§ TEXT SECTION:
U.S. Consumers Most Comfortable Heading Into Midterms Since 1998

(Bloomberg) -- A measure of U.S. consumer sentiment is at its highest level heading into a midterm election since 1998, but this time it comes with a deep partisan divide, according to Bloomberg Consumer Comfort Index figures released Thursday.

Highlights of Consumer Comfort (Week Ended Oct. 28)

  • Weekly consumer comfort index rose to 60.3 from 60.1; remains near 17-year high 
  • Gauge of views on the economy increased to 65.9, highest since Feb. 2001
  • Buying climate index ticked down to eight-week low of 51, while personal finances index was little changed at 64.1 

Key Takeaways

Upbeat consumer sentiment may have benefited Democrats in 1998, when the party bucked historical trends and gained congressional seats while having control of the White House. That year, Democrats and Republicans saw eye-to-eye in the consumer survey, while now there’s a stark divide: Republicans’ sentiment exceeds that of Democrats by 26.4 points. Independents are tacking closer to Democrats, a positive sign for the party as it seeks gains in next week’s congressional elections while Republicans control the legislature and the White House.

§ EXERCISE SET:
1. According to the consumer comfort article, by how many points does Republicans' sentiment exceed that of Democrats?
2. Write out the entries exactly, starting with their first line and going on through the line with "rgb levels: levels". Leave the pictures out of your answer.
The entries that come next have no connection to the consumer comfort article.

§ RECORDS SUPPLIED:
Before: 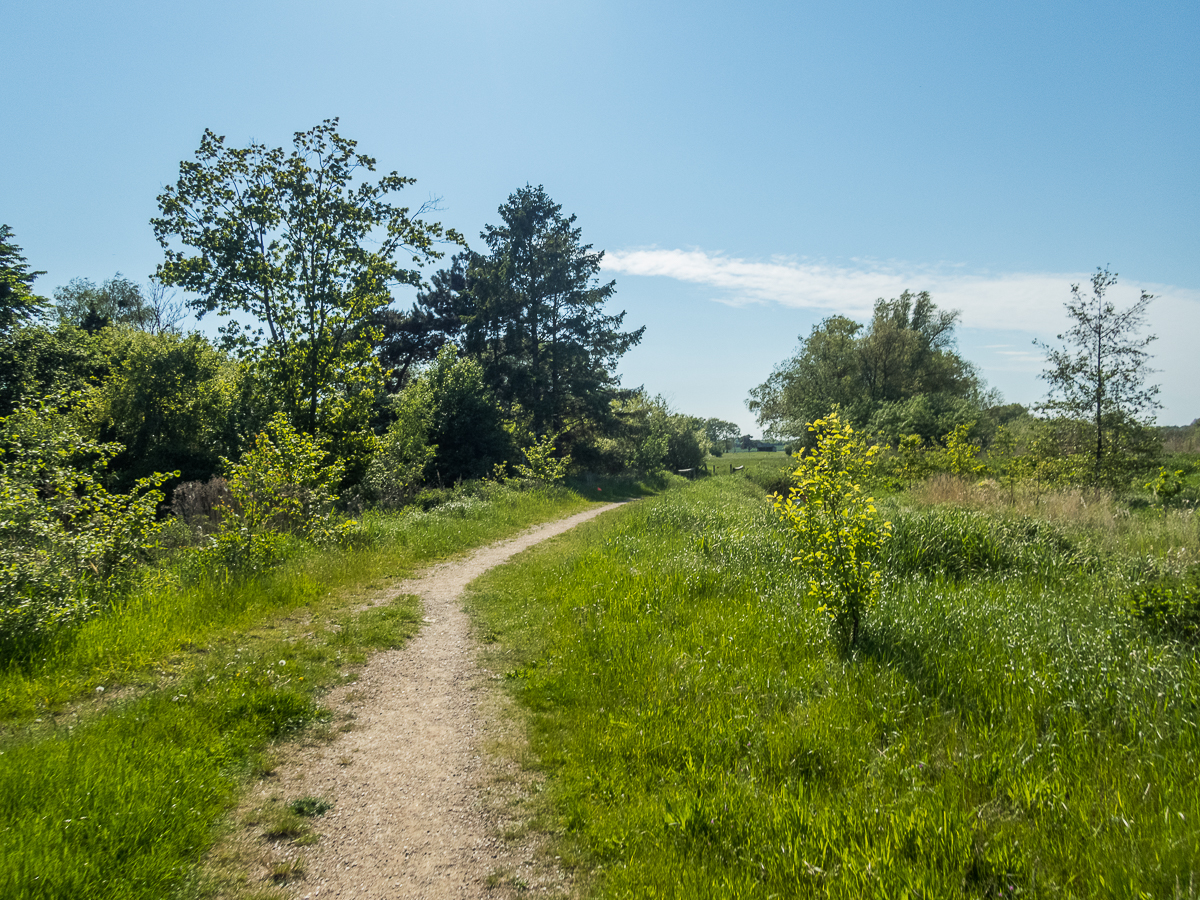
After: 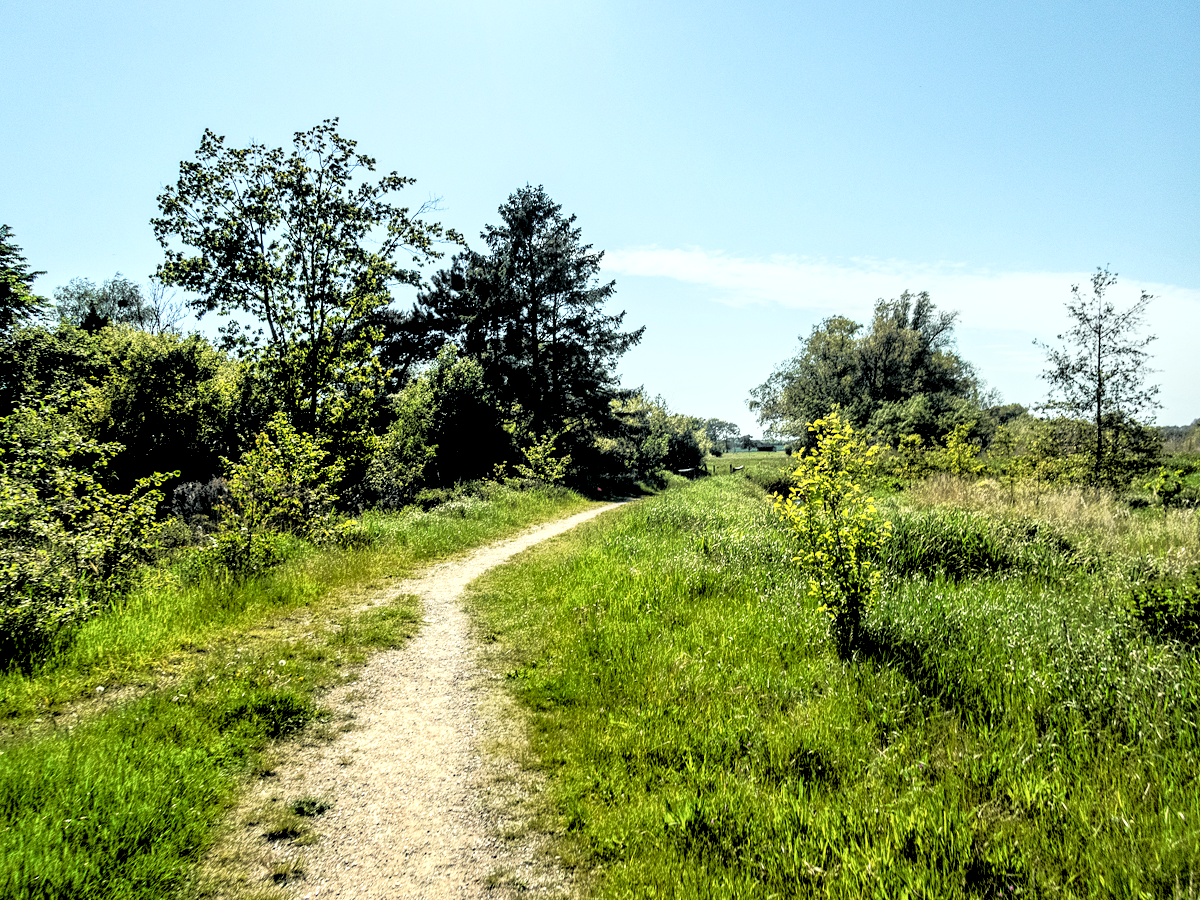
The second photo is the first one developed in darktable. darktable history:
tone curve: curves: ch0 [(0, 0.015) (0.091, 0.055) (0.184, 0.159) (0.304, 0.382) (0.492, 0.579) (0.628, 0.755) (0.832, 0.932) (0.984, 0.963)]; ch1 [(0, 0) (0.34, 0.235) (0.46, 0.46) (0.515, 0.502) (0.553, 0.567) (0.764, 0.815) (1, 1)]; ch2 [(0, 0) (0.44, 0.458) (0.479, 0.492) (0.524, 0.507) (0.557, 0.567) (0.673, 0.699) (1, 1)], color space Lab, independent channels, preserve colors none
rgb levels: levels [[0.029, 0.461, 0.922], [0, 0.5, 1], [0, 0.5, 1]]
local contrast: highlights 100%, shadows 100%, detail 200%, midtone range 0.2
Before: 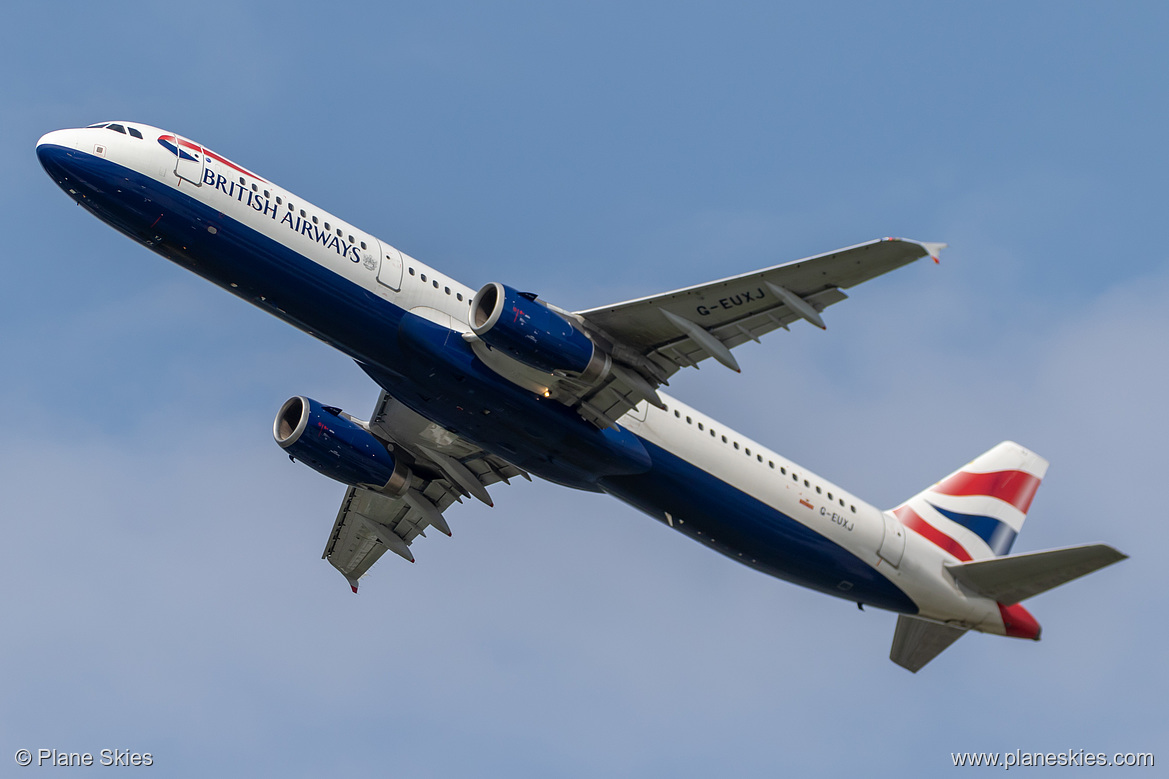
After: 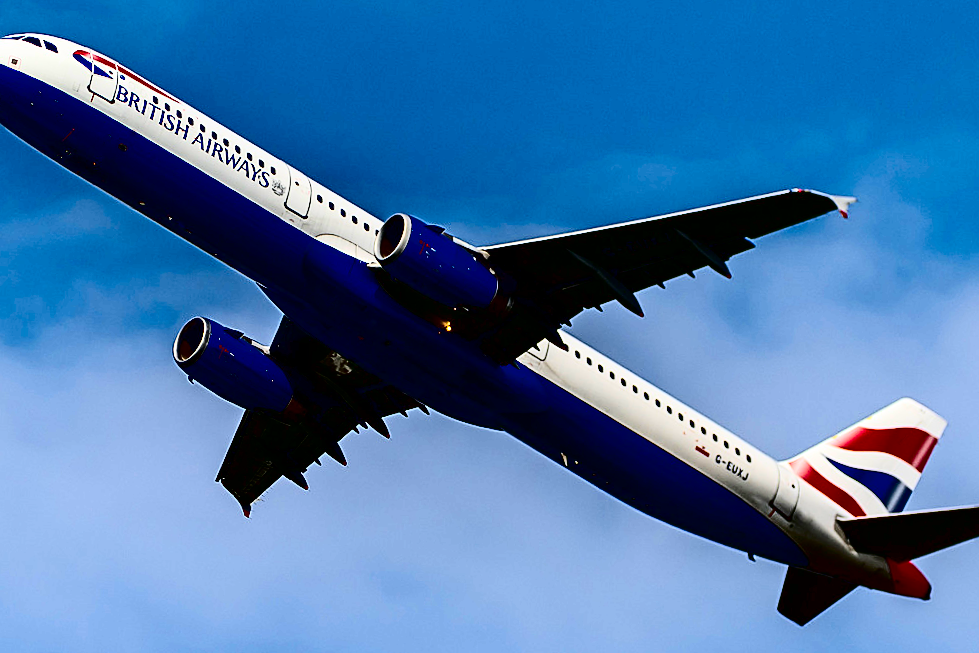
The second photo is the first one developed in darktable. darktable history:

§ OUTPUTS:
1. 26.4 points.

2.
Before: 
After: 
The second photo is the first one developed in darktable. darktable history:
tone curve: curves: ch0 [(0, 0.015) (0.091, 0.055) (0.184, 0.159) (0.304, 0.382) (0.492, 0.579) (0.628, 0.755) (0.832, 0.932) (0.984, 0.963)]; ch1 [(0, 0) (0.34, 0.235) (0.46, 0.46) (0.515, 0.502) (0.553, 0.567) (0.764, 0.815) (1, 1)]; ch2 [(0, 0) (0.44, 0.458) (0.479, 0.492) (0.524, 0.507) (0.557, 0.567) (0.673, 0.699) (1, 1)], color space Lab, independent channels, preserve colors none
rgb levels: levels [[0.029, 0.461, 0.922], [0, 0.5, 1], [0, 0.5, 1]]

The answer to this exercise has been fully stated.